The whole lay quiet and calm in the starlight. No sign of human movement. Nanette said:
"But, Edward, isn't any one in sight? No people—"
And Alan: "Ed, look! There—back there on the wall—"
It seemed on the distant wall that a dark figure was moving. A guard? A pacing sentry?
And now, other movement. A figure appeared in the tower doorway. The figure of a girl. She came slowly from within and stood at the head of the entrance steps. The glow of an interior light outlined her clearly: a slim, small girl, in a robe faintly sky-blue. Flowing hair, pale as spun gold with the light shining on it like a halo.
She stood a moment, quietly staring out into the night. We could not see her face clearly. She stood like a statue, gazing. And then, quietly, she turned and I caught a glimpse of her face—saw it clearly for an instant, its features imprinted clearly on my mind. A young girl, nearly matured; a face, it seemed, very queerly, singularly beautiful—
She moved back into the tower room. There was a sudden blur over the scene. Like a puff of dissipating vapor, it was gone.
The television screen before us glowed with its uneven illumination.

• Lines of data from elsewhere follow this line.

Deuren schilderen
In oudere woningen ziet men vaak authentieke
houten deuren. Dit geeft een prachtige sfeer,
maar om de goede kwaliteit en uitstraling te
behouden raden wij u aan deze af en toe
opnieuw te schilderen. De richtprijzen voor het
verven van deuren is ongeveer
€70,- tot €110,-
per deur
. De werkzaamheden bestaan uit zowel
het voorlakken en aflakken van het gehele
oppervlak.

The color-filters whirled and flashed their merging beams. Everything was as it had been a few moments before. The broadcasting studios would not come in. Our apparatus was not working properly. The frequency ranges were indeterminate. It was grounded badly. Or our fundamental calibration was in error. Something wrong. What, we never knew.
But we had seen this vision—flung at us, from somewhere. A vision, shining clear in every detail of form and color and movement. The image of things solid and real. Things existing—somewhere.